My train came into the station, heading in the opposite direction from yours. In the compartment, I met a man I knew from my schooldays. We talked for a long time, almost all the way back to Rouen.

When I arrived, Louis was there to meet me, as we had planned, but my mother hadn’t sent the carriage to take us home. We waited for a while, and then, by moonlight, we walked across the bridge and through the port. In that part of town there are two places where we could hire a hackney cab.

At the second place, the people live in an old church. It was dark. We knocked and woke the woman, who came to the door in her nightcap. Imagine the scene, in the middle of the night, with the interior of that old church behind her—her jaws gaping in a yawn; a candle burning; the lace shawl she wore hanging down below her hips. The horse had to be harnessed, of course. The breeching band had broken, and we waited while they mended it with a piece of rope.

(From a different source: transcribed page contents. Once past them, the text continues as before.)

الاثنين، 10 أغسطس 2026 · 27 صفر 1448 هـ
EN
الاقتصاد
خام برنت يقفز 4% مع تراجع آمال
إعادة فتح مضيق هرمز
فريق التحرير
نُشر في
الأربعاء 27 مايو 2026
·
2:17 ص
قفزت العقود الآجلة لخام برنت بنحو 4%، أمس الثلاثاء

On the way home, I told Louis about my old school friend, who is his old school friend too. I told him how you and I had spent our time together. Out the window, the moon was shining on the river. I remembered another journey home late at night by moonlight. I described it to Louis: There was deep snow on the ground. I was in a sleigh, wearing my red wool hat and wrapped in my fur cloak. I had lost my boots that day, on my way to see an exhibition of savages from Africa. All the windows were open, and I was smoking my pipe. The river was dark. The trees were dark. The moon shone on the fields of snow: they looked as smooth as satin. The snow-covered houses looked like little white bears curled up asleep. I imagined that I was in the Russian steppe. I thought I could hear reindeer snorting in the mist, I thought I could see a pack of wolves leaping up at the back of the sleigh. The eyes of the wolves were shining like coals on both sides of the road.

When at last we reached home, it was one in the morning. I wanted to organize my work table before I went to bed. Out my study window, the moon was still shining—on the water, on the tow path, and, close to the house, on the tulip tree by my window. When I was done, Louis went off to his room and I went off to mine.